Progress was again shown in a speech of Lord John Russell in the debate on the condition of the people on the 26th of May. Still clinging to his idea of a fixed duty, he said, " If I had a proposition to make, it would not be the 8s. duty which was proposed in 1841." An exclamation of "How much, then?" from Sir James Graham drew forth the further remark - " No one, I suppose, would propose any duty that would be less than 4s.; and 4s., 5s., or 6s., if I had a proposition to make, would be the duty that I should propose." The awkward anomalies of Sir Robert Peel's position were the frequent subject of the attacks of his enemies at this time; but the country felt that there was a littleness in the Whig leader's paltry and vacillating style of dealing with a great question, beside which, at least, the position of the Minister exhibited a favourable contrast.
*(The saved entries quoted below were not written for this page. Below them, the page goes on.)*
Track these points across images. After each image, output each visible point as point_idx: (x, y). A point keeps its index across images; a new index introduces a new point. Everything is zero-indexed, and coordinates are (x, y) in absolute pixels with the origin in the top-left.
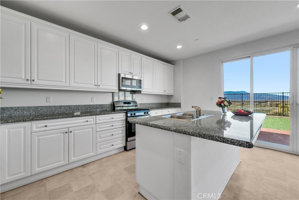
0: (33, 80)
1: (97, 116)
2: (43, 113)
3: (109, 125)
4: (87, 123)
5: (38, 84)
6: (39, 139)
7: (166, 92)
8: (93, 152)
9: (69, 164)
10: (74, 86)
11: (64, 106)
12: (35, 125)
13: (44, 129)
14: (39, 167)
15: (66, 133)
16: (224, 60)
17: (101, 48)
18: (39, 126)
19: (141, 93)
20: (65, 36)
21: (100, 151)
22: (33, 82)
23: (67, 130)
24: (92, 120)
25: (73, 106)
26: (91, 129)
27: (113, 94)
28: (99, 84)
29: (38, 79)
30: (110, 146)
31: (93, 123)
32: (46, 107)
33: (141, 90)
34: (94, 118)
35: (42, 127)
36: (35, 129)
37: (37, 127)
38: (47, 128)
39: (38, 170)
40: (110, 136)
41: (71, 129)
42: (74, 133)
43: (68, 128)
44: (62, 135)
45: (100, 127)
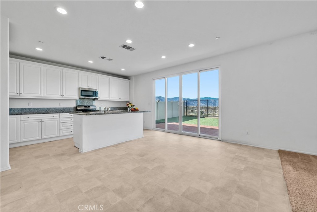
0: (21, 94)
1: (60, 114)
2: (27, 112)
3: (69, 119)
4: (53, 117)
5: (24, 95)
6: (24, 124)
7: (121, 99)
8: (57, 134)
9: (42, 139)
10: (46, 96)
11: (40, 108)
12: (22, 117)
13: (28, 119)
14: (24, 138)
15: (40, 122)
16: (155, 78)
17: (65, 73)
18: (24, 117)
19: (98, 100)
20: (40, 68)
21: (62, 134)
22: (21, 95)
23: (41, 121)
24: (57, 116)
25: (46, 108)
26: (56, 121)
27: (76, 101)
28: (64, 94)
29: (24, 93)
30: (70, 132)
31: (58, 117)
32: (28, 108)
33: (97, 98)
34: (58, 115)
35: (26, 118)
36: (22, 119)
37: (23, 118)
38: (29, 119)
39: (23, 140)
40: (70, 126)
41: (43, 120)
42: (45, 123)
43: (42, 119)
44: (38, 123)
45: (63, 120)
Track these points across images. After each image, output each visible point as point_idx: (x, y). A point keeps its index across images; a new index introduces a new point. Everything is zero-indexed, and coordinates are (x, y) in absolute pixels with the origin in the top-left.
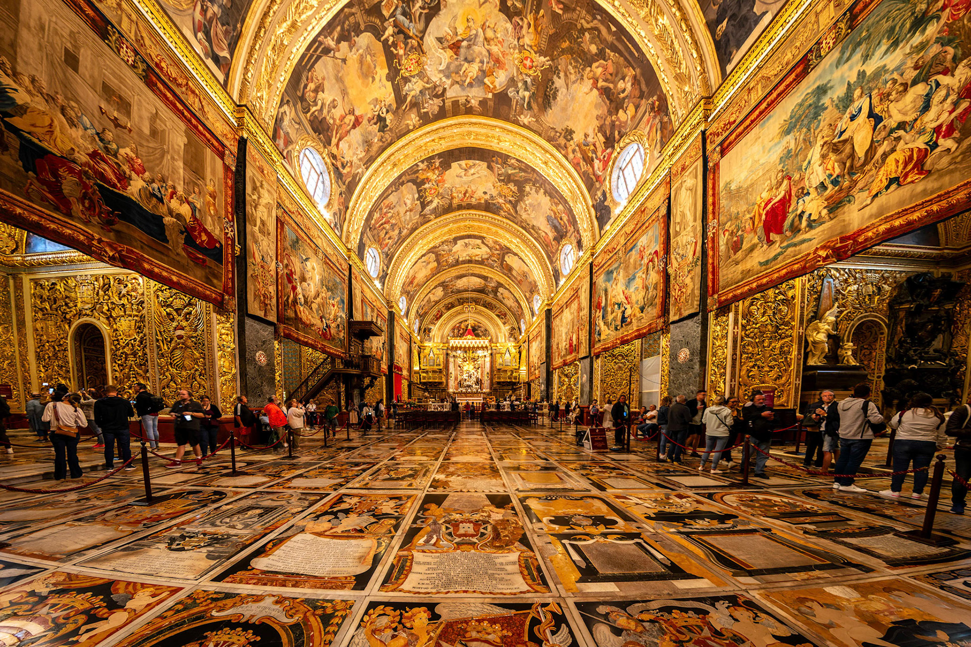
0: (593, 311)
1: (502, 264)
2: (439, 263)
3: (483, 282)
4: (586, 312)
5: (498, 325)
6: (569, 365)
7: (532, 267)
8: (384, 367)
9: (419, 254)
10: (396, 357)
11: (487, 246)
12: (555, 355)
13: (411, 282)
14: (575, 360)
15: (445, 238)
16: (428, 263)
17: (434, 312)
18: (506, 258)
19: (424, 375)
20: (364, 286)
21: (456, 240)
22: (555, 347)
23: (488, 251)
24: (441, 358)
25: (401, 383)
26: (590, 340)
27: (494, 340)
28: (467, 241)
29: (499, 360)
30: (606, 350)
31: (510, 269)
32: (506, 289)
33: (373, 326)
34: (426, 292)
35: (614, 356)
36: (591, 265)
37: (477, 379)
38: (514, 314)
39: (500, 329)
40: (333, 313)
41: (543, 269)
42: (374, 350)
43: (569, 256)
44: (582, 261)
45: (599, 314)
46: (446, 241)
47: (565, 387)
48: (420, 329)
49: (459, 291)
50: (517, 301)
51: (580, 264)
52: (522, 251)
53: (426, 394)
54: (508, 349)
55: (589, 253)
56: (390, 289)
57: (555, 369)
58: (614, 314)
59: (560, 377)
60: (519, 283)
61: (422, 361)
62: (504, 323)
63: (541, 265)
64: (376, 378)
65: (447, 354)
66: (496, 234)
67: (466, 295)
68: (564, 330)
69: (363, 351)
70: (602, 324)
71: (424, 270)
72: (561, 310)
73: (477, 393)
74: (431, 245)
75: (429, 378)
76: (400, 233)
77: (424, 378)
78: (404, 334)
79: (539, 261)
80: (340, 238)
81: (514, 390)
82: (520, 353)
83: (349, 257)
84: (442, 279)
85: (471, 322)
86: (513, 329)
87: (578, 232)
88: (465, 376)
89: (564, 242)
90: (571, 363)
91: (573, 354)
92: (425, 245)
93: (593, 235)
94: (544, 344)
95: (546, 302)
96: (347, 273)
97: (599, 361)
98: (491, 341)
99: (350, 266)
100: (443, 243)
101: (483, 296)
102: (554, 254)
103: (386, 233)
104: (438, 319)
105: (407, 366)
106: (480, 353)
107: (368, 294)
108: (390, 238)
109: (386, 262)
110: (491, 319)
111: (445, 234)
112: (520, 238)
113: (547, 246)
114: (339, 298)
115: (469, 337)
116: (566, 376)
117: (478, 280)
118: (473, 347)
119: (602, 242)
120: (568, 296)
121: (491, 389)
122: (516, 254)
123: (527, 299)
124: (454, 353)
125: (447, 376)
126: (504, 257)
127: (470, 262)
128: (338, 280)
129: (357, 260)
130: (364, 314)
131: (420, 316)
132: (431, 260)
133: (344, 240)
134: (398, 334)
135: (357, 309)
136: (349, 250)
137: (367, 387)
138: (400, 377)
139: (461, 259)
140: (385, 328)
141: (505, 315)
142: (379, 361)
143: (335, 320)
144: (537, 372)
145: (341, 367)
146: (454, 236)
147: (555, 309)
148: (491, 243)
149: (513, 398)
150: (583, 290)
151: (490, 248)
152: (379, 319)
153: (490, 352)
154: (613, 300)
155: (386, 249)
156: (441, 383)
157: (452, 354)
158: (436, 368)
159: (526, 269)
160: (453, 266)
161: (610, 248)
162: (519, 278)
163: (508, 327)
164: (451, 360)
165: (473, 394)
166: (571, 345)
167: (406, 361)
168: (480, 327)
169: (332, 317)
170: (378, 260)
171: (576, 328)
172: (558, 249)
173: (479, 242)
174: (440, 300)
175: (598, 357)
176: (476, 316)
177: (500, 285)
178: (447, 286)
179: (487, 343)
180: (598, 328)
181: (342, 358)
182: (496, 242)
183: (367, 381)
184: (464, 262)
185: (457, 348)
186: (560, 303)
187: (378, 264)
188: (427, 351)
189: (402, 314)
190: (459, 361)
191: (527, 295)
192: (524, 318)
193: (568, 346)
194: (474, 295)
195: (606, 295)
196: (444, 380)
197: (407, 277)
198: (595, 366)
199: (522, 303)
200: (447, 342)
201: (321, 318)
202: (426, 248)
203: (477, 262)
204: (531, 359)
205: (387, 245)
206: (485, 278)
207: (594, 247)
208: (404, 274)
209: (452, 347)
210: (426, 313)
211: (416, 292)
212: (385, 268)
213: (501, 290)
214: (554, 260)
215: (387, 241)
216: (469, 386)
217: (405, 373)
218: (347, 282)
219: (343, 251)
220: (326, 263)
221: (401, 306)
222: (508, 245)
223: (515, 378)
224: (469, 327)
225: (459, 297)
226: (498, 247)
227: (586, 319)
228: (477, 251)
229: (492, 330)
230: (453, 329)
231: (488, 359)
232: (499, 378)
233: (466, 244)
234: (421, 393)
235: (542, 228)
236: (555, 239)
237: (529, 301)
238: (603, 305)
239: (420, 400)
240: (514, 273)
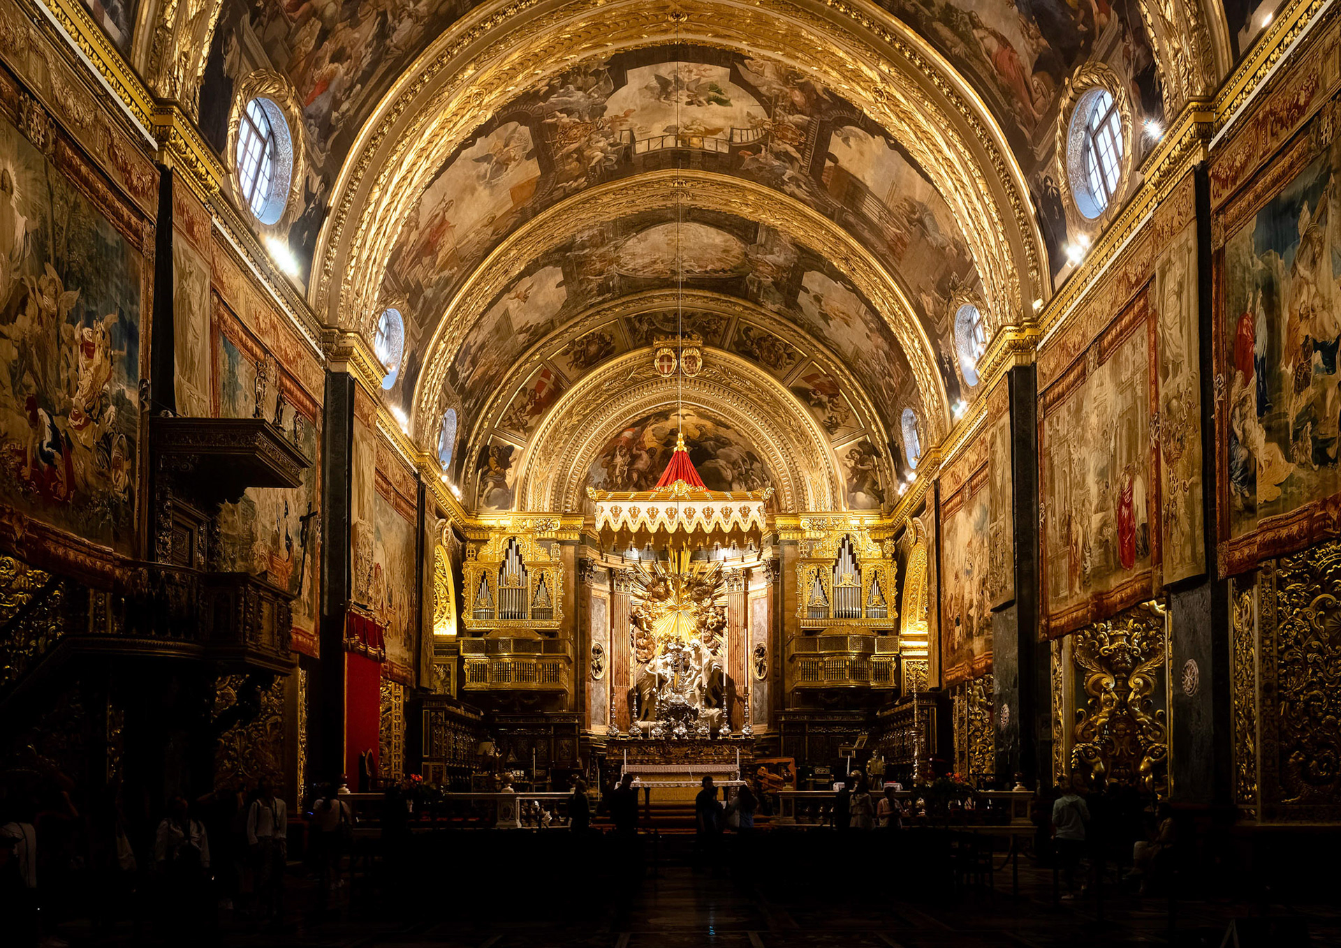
0: (1218, 379)
1: (816, 169)
2: (547, 165)
3: (736, 246)
4: (1184, 380)
5: (802, 435)
6: (1116, 615)
7: (947, 185)
8: (305, 624)
9: (465, 126)
10: (358, 583)
11: (753, 91)
12: (1057, 571)
13: (428, 248)
14: (1146, 594)
15: (574, 58)
16: (502, 165)
17: (526, 373)
18: (836, 146)
19: (480, 658)
20: (226, 264)
21: (618, 69)
22: (1053, 532)
23: (759, 112)
24: (556, 583)
25: (376, 699)
26: (1208, 502)
27: (787, 501)
28: (666, 69)
29: (808, 594)
30: (1279, 549)
31: (852, 190)
32: (836, 275)
33: (262, 441)
34: (490, 289)
35: (1317, 576)
36: (1201, 175)
37: (716, 676)
38: (871, 389)
39: (810, 452)
40: (85, 381)
41: (993, 190)
42: (260, 549)
43: (1104, 140)
44: (1162, 162)
45: (1246, 389)
46: (577, 70)
47: (1101, 719)
48: (462, 452)
49: (633, 286)
50: (884, 329)
51: (1151, 175)
52: (905, 116)
53: (490, 748)
54: (847, 543)
55: (1188, 127)
56: (337, 276)
57: (1059, 634)
58: (1311, 391)
59: (1079, 672)
60: (891, 254)
61: (469, 594)
62: (830, 428)
63: (986, 175)
64: (265, 678)
65: (582, 566)
66: (792, 41)
67: (662, 302)
68: (1092, 461)
69: (211, 553)
70: (1258, 435)
71: (483, 193)
72: (1078, 369)
73: (715, 738)
74: (519, 86)
75: (503, 674)
76: (383, 33)
77: (479, 672)
78: (395, 474)
79: (978, 155)
80: (124, 51)
81: (878, 728)
82: (900, 558)
83: (162, 138)
84: (560, 234)
85: (685, 420)
86: (867, 451)
87: (1141, 38)
88: (660, 665)
89: (1080, 77)
90: (1133, 606)
91: (1138, 569)
92: (489, 87)
93: (1206, 49)
94: (1006, 522)
95: (1010, 336)
96: (151, 208)
97: (1251, 599)
98: (773, 506)
99: (167, 176)
100: (565, 78)
101: (735, 307)
102: (1042, 126)
103: (324, 35)
104: (541, 406)
105: (401, 617)
106: (728, 558)
107: (243, 300)
108: (338, 57)
109: (321, 159)
110: (770, 409)
111: (577, 38)
112: (894, 60)
113: (1008, 93)
114: (112, 318)
115: (680, 487)
116: (1108, 663)
117: (715, 238)
118: (699, 534)
119: (1242, 80)
120: (1104, 308)
121: (773, 721)
122: (875, 129)
123: (927, 323)
124: (614, 561)
125: (583, 660)
126: (824, 141)
127: (680, 158)
128: (112, 238)
129: (196, 151)
130: (223, 387)
131: (465, 393)
132: (514, 151)
133: (140, 60)
134: (369, 475)
135: (189, 366)
136: (162, 106)
137: (227, 720)
138: (374, 667)
139: (641, 148)
140: (311, 448)
141: (833, 390)
142: (283, 599)
143: (93, 413)
144: (978, 645)
145: (113, 627)
146: (612, 48)
147: (1048, 366)
148: (768, 80)
149: (876, 763)
150: (1171, 285)
151: (768, 103)
152: (289, 411)
153: (768, 554)
154: (1304, 330)
155: (323, 103)
156: (554, 697)
157: (601, 561)
158: (531, 625)
159: (919, 191)
160: (607, 175)
161: (1278, 103)
162: (892, 230)
163: (844, 447)
164: (600, 590)
165: (694, 748)
166: (1125, 527)
167: (401, 597)
168: (722, 443)
169: (79, 400)
170: (286, 150)
171: (1144, 451)
172: (1053, 111)
173: (717, 73)
174: (551, 325)
175: (1245, 582)
176: (705, 393)
177: (808, 259)
178: (581, 263)
179: (756, 510)
180: (1241, 453)
181: (117, 587)
182: (789, 77)
183: (228, 690)
184: (655, 161)
185: (624, 534)
186: (1074, 338)
187: (286, 168)
188: (493, 551)
189: (387, 384)
190: (633, 596)
191: (928, 301)
192: (918, 407)
193: (1110, 532)
194: (698, 302)
195: (1272, 307)
196: (566, 682)
197: (411, 224)
198: (1236, 621)
199: (905, 339)
200: (583, 510)
201: (32, 404)
202: (494, 99)
203: (711, 161)
204: (950, 587)
205: (326, 82)
206: (745, 230)
207: (1209, 102)
208: (401, 210)
209: (607, 532)
210: (489, 382)
211: (450, 287)
212: (316, 185)
213: (813, 281)
214: (1041, 155)
215: (327, 67)
216: (680, 712)
217: (395, 650)
218: (149, 244)
219: (134, 107)
220: (60, 162)
221: (382, 351)
222: (844, 88)
223: (881, 672)
224: (680, 446)
225: (633, 309)
226: (798, 97)
227: (1187, 408)
228: (712, 115)
229: (776, 458)
230: (609, 452)
231: (760, 587)
232: (809, 673)
233: (664, 83)
234: (461, 742)
235: (984, 17)
236: (1040, 65)
237: (937, 328)
238: (1259, 349)
239: (459, 778)
240: (871, 209)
Mr. Villiers' annual motion, brought forward on the 25th of June, was scarcely more successful than that of Mr. Cobden. Lord John Russell still harped upon his fixed idea of a fixed duty. In his view the country suffered not from the Corn Law, but only from the form in which it was administered. He said he was not prepared to say either that the Corn Law should be at once abolished, or that the existing law should be maintained. "There were inherent vices in the present system, which indicated its premature decay; and when Mr. Gladstone appealed to the last two years, he merely proved that the present Government, instead of being wiser, had only enjoyed much better weather than their predecessors. Would the existing Corn Law stand two successive bad harvests? It violated the commercial principle, while a fixed duty, whatever might be its amount - six, eight, or ten shillings - enabled the merchant to make his calculations with certainty. But he apprehended that a sudden repeal of the corn laws would cause panic, affect the employment of capital in agriculture, and lead to a greater importation than was consistent either with the profits of the importing merchant or the security of the home cultivator. The only portion of the proposition of the Anti-Corn-Law League which had the slightest claim to originality was the immediate abolition; all their other arguments had been anticipated by the masters of the science - Adam Smith, Ricardo, or such statesmen as Mr. Huskisson or Lord Grenville, who, however, guarded their views by great caution as to the mode of arriving at their accomplishment. He regretted that he could take no part in the present motion, and heartily- wished that some compromise could be effected which might have the effect of subduing agitation; " adding, "If trade and commerce flourished, the landed interest need not be afraid of decay. The better way would be to revise the whole system of our protective duties, instead of dealing in perpetual harangues against the corn laws, the maintenance of which was more desired by the farmers than by the landlords themselves. But he could see no end to agitation, so long as the Government were determined to maintain the existing law."